LLMs generate output token by token. In a standard prompt, the model must calculate the entire answer in a single forward pass. CoT forces the generation of a reasoning trace (intermediate steps). This allows the model to condition its final answer on its own previously generated logical steps, allocating more compute (tokens) to the problem.

How do I structure a Few-Shot Chain of Thought prompt?

1. System Persona: Define the role (e.g., "You are an expert mathematician").

2. Examples (The Few-Shots): Provide Q&A pairs where the 'A' includes the step-by-step reasoning leading to the final answer.

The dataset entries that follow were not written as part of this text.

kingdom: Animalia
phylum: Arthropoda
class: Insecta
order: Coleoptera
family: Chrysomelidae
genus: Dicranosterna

3. Target Input: Provide the actual question followed by the trigger (e.g., "A: Let's think step by step").

AI Prompting Glossary

Prompt Engineering
The practice of designing and refining inputs to generative AI models to elicit optimal outputs.
Zero-Shot Prompting
Querying an LLM without providing any prior examples of the desired task or format.
Few-Shot Prompting
Including examples (shots) in the prompt to condition the model's behavior and formatting.
Chain of Thought (CoT)
A technique that prompts the model to produce intermediate reasoning steps before giving the final answer.
Reasoning Trace
The actual step-by-step text generated by an LLM during a CoT process.
Hallucination
When an LLM generates false, nonsensical, or logically inconsistent information.